What is expected: How many lines in this data contain the string "thumb"? Reply with the number only.

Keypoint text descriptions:
+++++
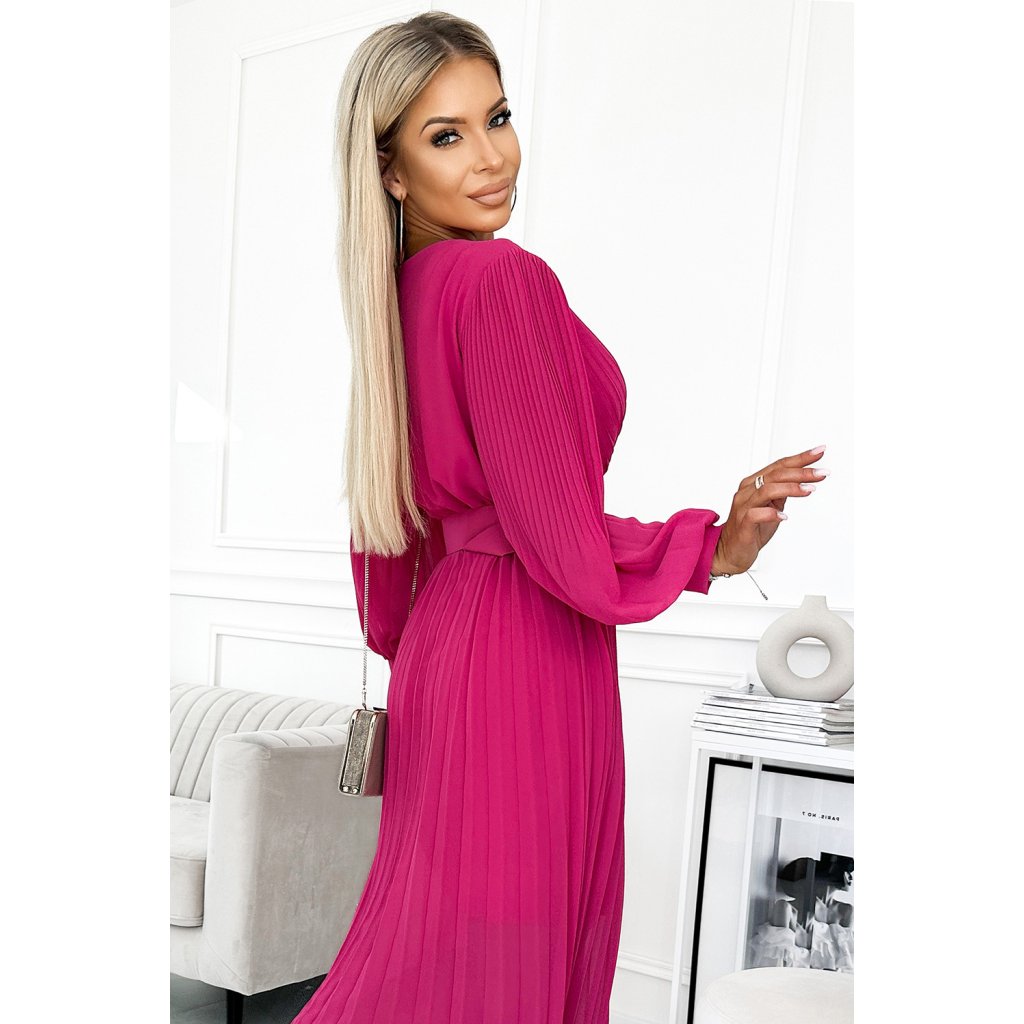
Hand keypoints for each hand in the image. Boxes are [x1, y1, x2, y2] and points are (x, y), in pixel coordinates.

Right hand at [711, 445, 828, 575]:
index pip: (779, 465)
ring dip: (790, 488)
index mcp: (753, 484)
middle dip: (801, 472)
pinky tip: (784, 516)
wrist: (731, 551)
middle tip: (821, 473)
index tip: (819, 453)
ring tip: (809, 490)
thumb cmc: (751, 529)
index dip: (800, 458)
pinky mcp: (743, 524)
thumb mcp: (772, 506)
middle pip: (775, 474)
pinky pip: (755, 514)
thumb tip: (804, 479)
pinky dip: (771, 513)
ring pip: (766, 490)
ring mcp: (743, 507)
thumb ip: (783, 492)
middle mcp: (747, 492)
+++++
Output for this task: 4